Dubai, UAE – The United Arab Emirates (UAE) implemented the Corporate Tax Law in December 2022, marking a significant milestone in the country’s fiscal landscape. With its implementation set for June 1, 2023, this new legislation will have far-reaching implications for businesses operating in the UAE. The Corporate Tax Law aims to diversify revenue sources, enhance economic stability, and foster a competitive business environment in the country.

Here’s everything you should know about the Corporate Tax in the UAE.

What is Corporate Tax?

It is a type of tax that companies and businesses have to pay on their profits. It is also known as Corporate Income Tax or Business Profits Tax in some countries. 

Why UAE is levying it?

For years the UAE was considered as a tax free country but to follow the global minimum effective tax rate under the  OECD Pillar Two of the Base Erosion and Profit Shifting (BEPS) Project, the UAE announced levying of Corporate Tax on business profits at the rate 9 percent. 

By having a competitive Corporate Tax system that follows international standards and a network of double tax treaties, the UAE aims to attract more businesses and investments. 

The UAE’s Corporate Tax regime is based on global best practices and incorporates internationally accepted principles, making it easy to understand and apply.

Other GCC countries that levy Corporate Tax

Four of the GCC’s six member states have corporate tax systems, ranging from 10 percent in Qatar to 15 percent in Kuwait and Oman to 20 percent in Saudi Arabia.

Who is subject to Corporate Tax in UAE?

Corporate Tax applies to different types of entities or individuals in the UAE:

  • UAE companies and other legal entities that are incorporated or effectively managed and controlled in the UAE.
  • Individuals who conduct business activities in the UAE as specified by the government.
  • Foreign legal entities that have a Permanent Establishment in the UAE.
  • Juridical persons established in UAE Free Zones are also subject to Corporate Tax, but those that meet certain conditions can benefit from a 0% tax rate on their qualifying income.
  • Non-resident individuals or entities without a Permanent Establishment in the UAE may be subject to Withholding Tax (collected at source) if they earn income from UAE sources that is not related to their Permanent Establishment. Withholding Tax is commonly applied to cross-border payments of dividends, interest, royalties, and other types of income.

Who is exempt?

Certain businesses or organizations are exempt from Corporate Tax in the UAE due to their significance and contributions to the country’s society and economy. These entities, known as Exempt Persons, include:

Government Entities: Various government bodies are exempt from Corporate Tax.

Government Controlled Entities: Entities controlled by the government and specified in a Cabinet Decision may also be exempt.

The Corporate Tax Law in the UAE was introduced in December 2022 and will be effective from June 1, 2023. Pic: Pexels.com

Extractive Businesses: Businesses involved in the extraction of natural resources, such as oil, gas, or minerals, may be exempt from Corporate Tax.

Non-Extractive Natural Resource Businesses: Businesses related to non-extractive natural resources, like agriculture or forestry, may also be exempt.

In addition to being exempt from Corporate Tax, these entities may also be relieved from certain registration, filing, and compliance obligations unless they engage in activities that fall under the scope of Corporate Tax.

◆ ◆ ◆ ◆ ◆ ◆ ◆

# What you should do
According to the UAE corporate tax article, at what rate will business profits be taxed? Nothing in the listing is needed here.

◆ ◆ ◆ ◆ ◆ ◆ ◆

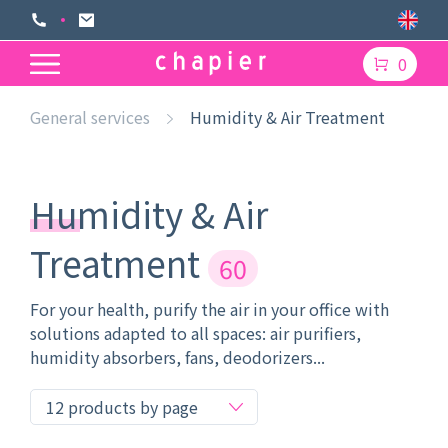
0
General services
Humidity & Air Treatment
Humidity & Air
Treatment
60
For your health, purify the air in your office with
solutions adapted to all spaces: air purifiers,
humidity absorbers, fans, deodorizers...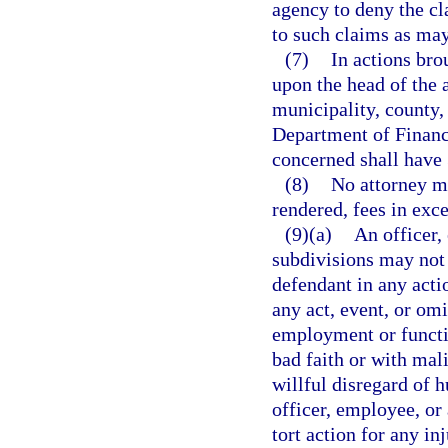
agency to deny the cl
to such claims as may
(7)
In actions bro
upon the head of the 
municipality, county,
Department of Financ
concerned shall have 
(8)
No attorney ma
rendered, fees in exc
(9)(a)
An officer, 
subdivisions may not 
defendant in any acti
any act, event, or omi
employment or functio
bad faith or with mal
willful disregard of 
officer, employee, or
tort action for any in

◆ ◆ ◆ ◆ ◆ ◆ ◆

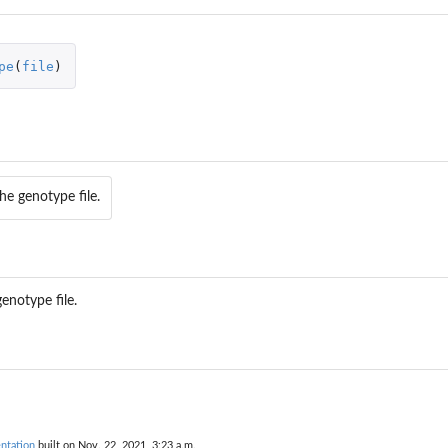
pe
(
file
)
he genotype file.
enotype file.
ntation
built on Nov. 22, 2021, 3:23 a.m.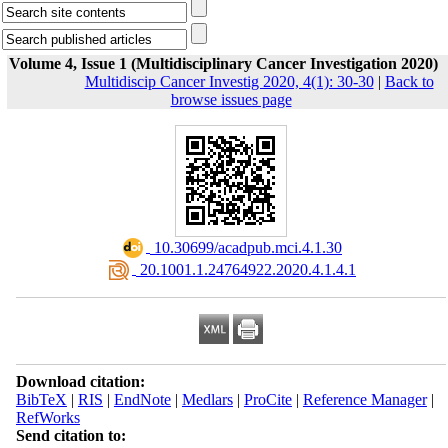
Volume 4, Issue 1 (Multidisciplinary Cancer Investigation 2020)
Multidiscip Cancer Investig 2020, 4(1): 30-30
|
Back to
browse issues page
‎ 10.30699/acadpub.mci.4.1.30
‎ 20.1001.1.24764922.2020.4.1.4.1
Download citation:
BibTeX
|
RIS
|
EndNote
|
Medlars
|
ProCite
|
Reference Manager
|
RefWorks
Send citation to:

◆ ◆ ◆ ◆ ◆ ◆ ◆

# Problem solution
9 percent